A person thinking of a major in history or the arts may want to know what art history is. The answer to this question could also be useful to a person who is trying to decide on a college major, especially if they enjoy both history and the arts. Familiarity with art history could also help a person decide which college classes to take for pure enjoyment, even if they plan to major in something else.
Understanding Art Versus Artifact
Art history often begins with understanding what is art versus what is an artifact. The modern word “art” comes from the Latin “ars,” which referred to skill or craft. Most people understand art to be something that not everyone can do to the same ability. Art often emphasizes creativity and imagination over utility or functionality.

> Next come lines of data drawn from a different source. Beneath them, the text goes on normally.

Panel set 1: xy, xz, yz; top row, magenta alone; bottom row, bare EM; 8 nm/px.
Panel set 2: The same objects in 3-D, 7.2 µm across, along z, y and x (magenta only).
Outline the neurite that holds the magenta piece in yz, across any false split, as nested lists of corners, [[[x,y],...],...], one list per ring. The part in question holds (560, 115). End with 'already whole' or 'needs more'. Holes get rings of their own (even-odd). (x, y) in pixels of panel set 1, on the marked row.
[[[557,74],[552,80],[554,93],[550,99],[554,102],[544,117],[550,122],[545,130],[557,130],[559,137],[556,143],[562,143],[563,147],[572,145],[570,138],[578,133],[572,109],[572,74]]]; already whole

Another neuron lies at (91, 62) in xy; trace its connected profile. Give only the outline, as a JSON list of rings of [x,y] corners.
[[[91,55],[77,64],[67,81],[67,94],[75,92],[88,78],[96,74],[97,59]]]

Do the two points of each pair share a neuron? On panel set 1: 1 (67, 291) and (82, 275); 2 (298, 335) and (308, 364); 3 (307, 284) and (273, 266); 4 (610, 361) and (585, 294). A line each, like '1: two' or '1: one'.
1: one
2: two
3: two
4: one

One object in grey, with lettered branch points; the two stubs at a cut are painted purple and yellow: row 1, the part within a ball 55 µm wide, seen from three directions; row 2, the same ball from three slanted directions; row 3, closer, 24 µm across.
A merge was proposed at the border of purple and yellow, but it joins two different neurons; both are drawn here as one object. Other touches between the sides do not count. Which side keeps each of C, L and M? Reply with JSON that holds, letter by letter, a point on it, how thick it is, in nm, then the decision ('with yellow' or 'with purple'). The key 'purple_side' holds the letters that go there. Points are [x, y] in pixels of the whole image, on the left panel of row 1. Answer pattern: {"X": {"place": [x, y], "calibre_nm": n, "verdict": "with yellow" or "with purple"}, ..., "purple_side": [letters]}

What Distinguishes Art From Other Expressions
Another aspect of art history is making sense of what distinguishes art from any other type of expression. There have always been arguments about what art is versus what generalized expression is. Graffiti is a good example of this. A person with a can of spray paint puts a tag onto a train. To one person, the tag is art. To another, it is vandalism. One way to look at what art consists of is to consider what has visual agency or what captures the interest of the viewer. Over time, this has changed. In a time when fresh fruit was scarce, still, life paintings of bowls of fruit were common.
Using History to Make Sense of Art
Part of the study of the history of art is using the past to make sense of the art of the time. For example, the activities around civil rights in the 1950s and 1960s led to the inclusion of more people of color in visual art and performance art. Women’s rights and activism in the early 1900s and into today lead to more women creating art and being represented in works of art. In 1500 to 1700s Europe, most arts focused on colonialist themes or around conflict and war. Essentially, the art of a particular period creates a narrative of what was going on in society and the life of the artist.
Examination of Culture and Social Conflict in Art
According to Khan Academy, to be inclusive, art history has to draw from all cultures. This means that the days of only focusing on art from Europe are long gone. Studying the history of art must include the art created by all cultures and all peoples from around the world. Many societies or cultures have previously had their art overlooked or simply labeled as rudimentary just because they did not fit into the European standards of what “art” was.
A person who enjoys the humanities and the historical aspects of design, expression, and culture may do well studying the history of art. There are many aspects to the history of art, and a person may even want to specialize in the history of a specific type of art form, such as ceramics, wood carving, needle arts, or drawing. Knowing what art history is could help a person decide on a college major or a career path upon graduation in a related field of expertise.